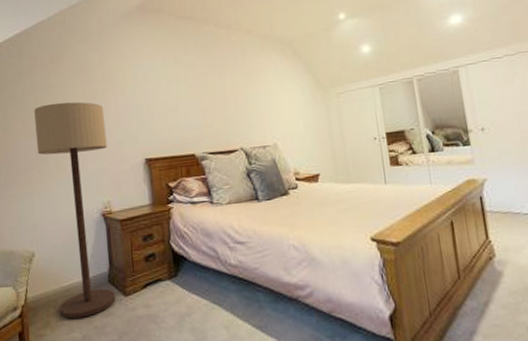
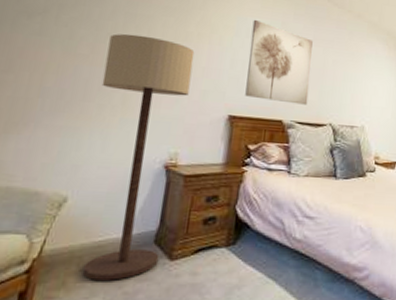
wall art: none [147,62,215,138] -> present [245,19,313,105]

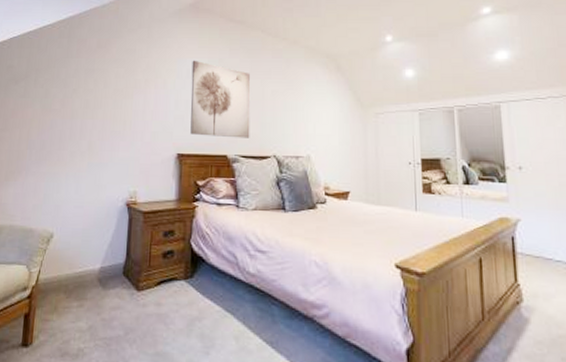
floor lamp: present [82,33,195,280] -> none [69,87,144,308]

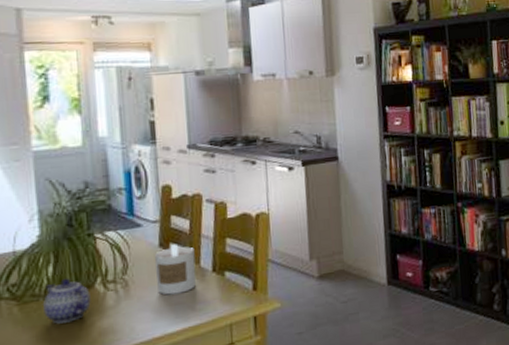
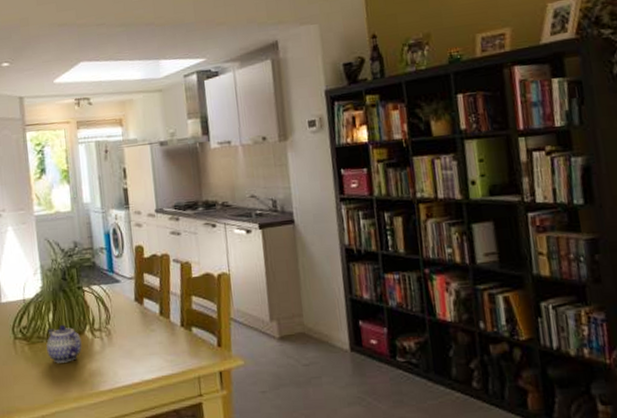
candle: present [154,244,196,295] -> none [131,299,167,345]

§ TASK TO COMPLETE
Only the lines starting at the one that holds "floor lamp: present" and ending at the last line of the data belong in your answer. Please set them down exactly and omit the pictures.

§ ANSWER BELOW
floor lamp: present [82,33,195,280] -> none [69,87,144,308]

candle: present [154,244,196,295] -> none [131,299,167,345]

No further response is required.